The runbook is from here, but small modifications were made to make it work with user-managed identities. In particular, the Azure connection part was changed from this simplistic version to:

try {
    $null = Connect-AzAccount -Identity
}
catch {
    --- snip ---
}

to a more complex version:

params(
    --- snip ---
    [Parameter(Mandatory = $true)]
    $AccountId,
    --- snip ---
)

--- snip ---

try {
    # Ensures you do not inherit an AzContext in your runbook
    Disable-AzContextAutosave -Scope Process

    # Connect to Azure with user-assigned managed identity
    $AzureContext = (Connect-AzAccount -Identity -AccountId $AccountId).context

    # set and store context
    $AzureContext = Set-AzContext -SubscriptionName $AzureContext.Subscription -DefaultProfile $AzureContext
}
catch {
    --- snip ---
}

The -AccountId parameter somewhat confusingly expects to get the Client ID of the managed identity.

Now, with the runbook in place we can create the schedules:

resource "azurerm_automation_schedule" "nightly_vm_backup_start" {
  name                    = "nightly-vm-backup-start"
  resource_group_name     = azurerm_resource_group.development.name
  automation_account_name = azurerm_automation_account.development.name
  frequency               = "Day"
  interval                = 1
  timezone                = "Etc/UTC"
  start_time              = "2022-08-11T01:00:00+00:00"
  description             = "Start VMs every night for backups"
}

resource "azurerm_automation_schedule" "nightly_vm_backup_stop" {
  name                    = "nightly-vm-backup-stop"
  resource_group_name     = azurerm_resource_group.development.name
  automation_account_name = azurerm_automation_account.development.name
  frequency               = "Day"
  interval                = 1
  timezone                = "Etc/UTC"
  start_time              = "2022-08-11T01:30:00+00:00"
  description             = "Stop VMs every night after backups"
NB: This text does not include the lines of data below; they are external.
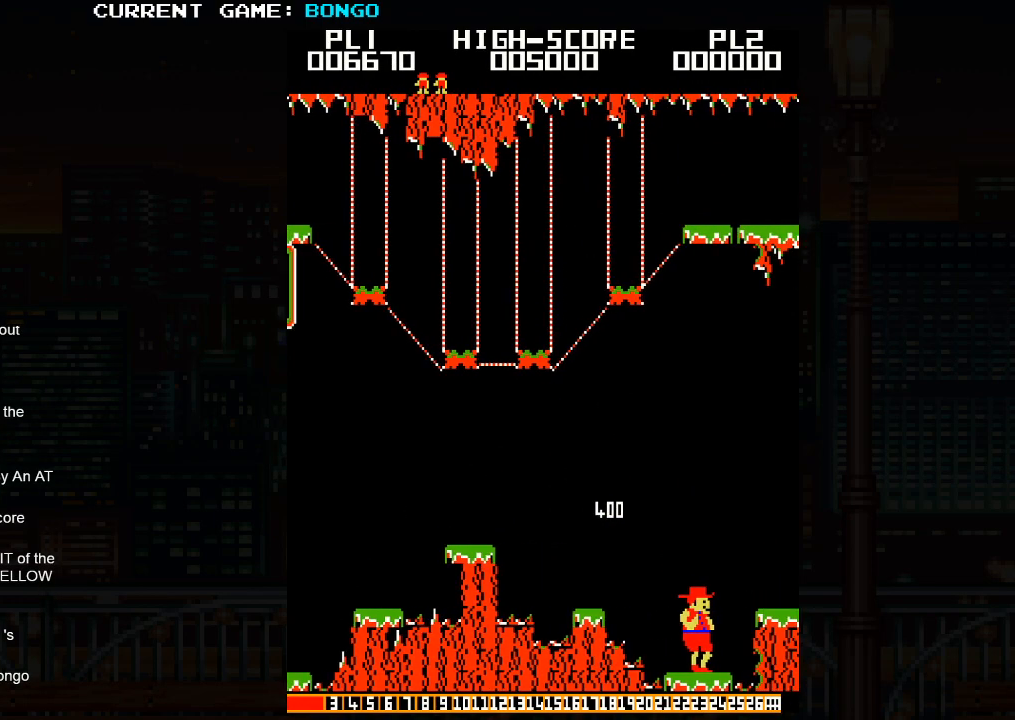
{"buttons": [], "left_stick": "right", "events": []}
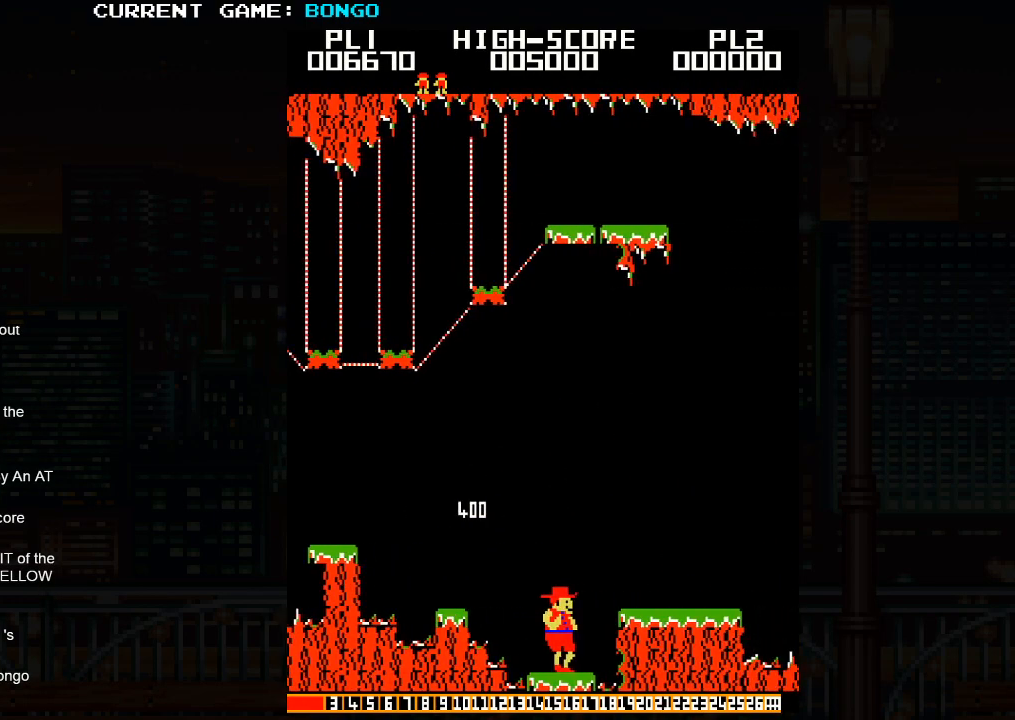
{"buttons": [], "left_stick": "right", "events": []}
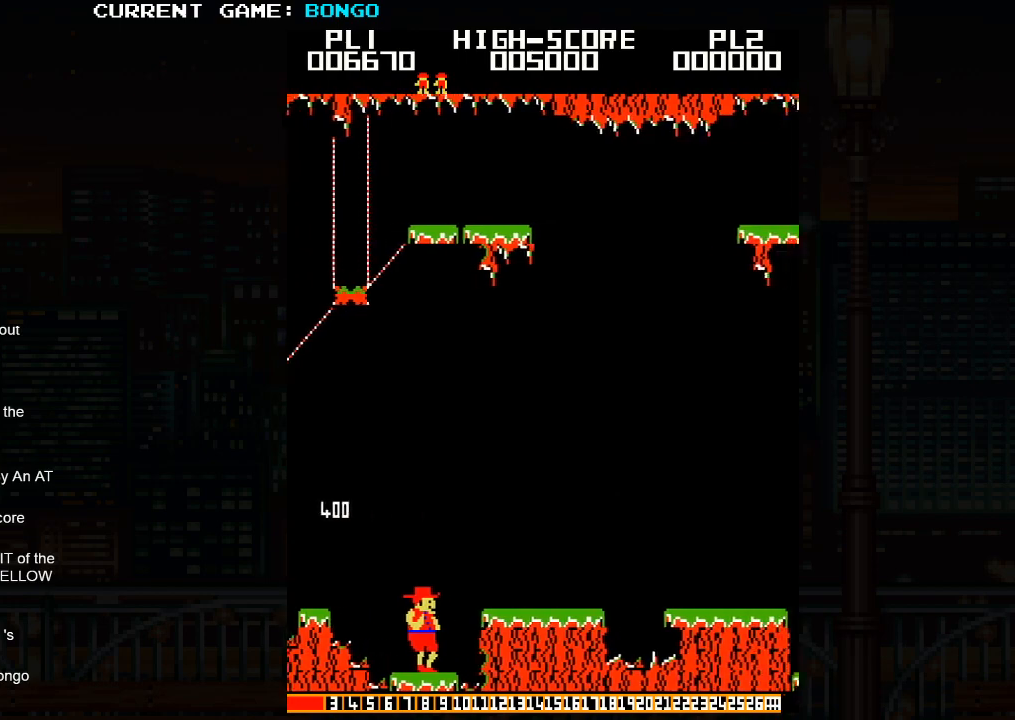
{"buttons": ["SQUARE"], "left_stick": "right", "events": [[400, "SQUARE", "down"]]}
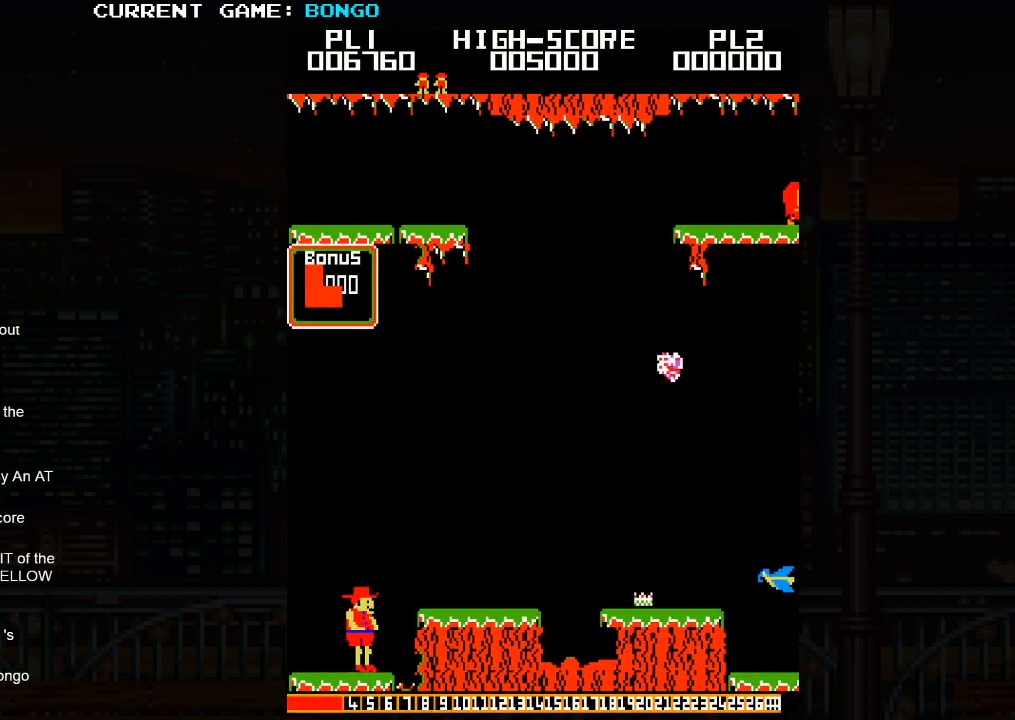
{"buttons": [], "left_stick": "right", "events": [[17, "SQUARE", "up"]]}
The final step is to link the schedules with the runbook with job schedules. Note that the parameters to to the runbook are passed here. Also note that the keys (parameter names) have to be lowercase even if in the Powershell code they're uppercase (e.g. AccountId -> accountid):

resource "azurerm_automation_job_schedule" "nightly_vm_backup_start" {
  resource_group_name     = azurerm_resource_group.development.name
  automation_account_name = azurerm_automation_account.development.name
  schedule_name           = azurerm_automation_schedule.nightly_vm_backup_start.name
  runbook_name            = azurerm_automation_runbook.simple_azure_vm_start_stop.name

  parameters = {
    resourcegroupname = azurerm_resource_group.development.name
    accountid         = azurerm_user_assigned_identity.development_automation.client_id
    vmname            = "testvm"
    action            = "start"
  }
}

resource "azurerm_automation_job_schedule" "nightly_vm_backup_stop" {
  resource_group_name     = azurerm_resource_group.development.name
  automation_account_name = azurerm_automation_account.development.name
  schedule_name           = azurerm_automation_schedule.nightly_vm_backup_stop.name
  runbook_name            = azurerm_automation_runbook.simple_azure_vm_start_stop.name

  parameters = {
    resourcegroupname = azurerm_resource_group.development.name
    accountid         = azurerm_user_assigned_identity.development_automation.client_id
    vmname            = "testvm"
    action            = "stop"
  }
}

With this code you should be able to schedule the startup and shutdown of a VM called "testvm" succesfully. If that is not the case, go to Azure portal -> Automation Accounts -> Development -> Runbooks -> Simple-Azure-VM-Start-Stop, edit the runbook and use the "test pane" to debug what is going on. You can get script input, output, errors and all that good stuff from there, and you can trigger the script with various parameters for testing purposes.

This code is also available as a generalized module in GitHub.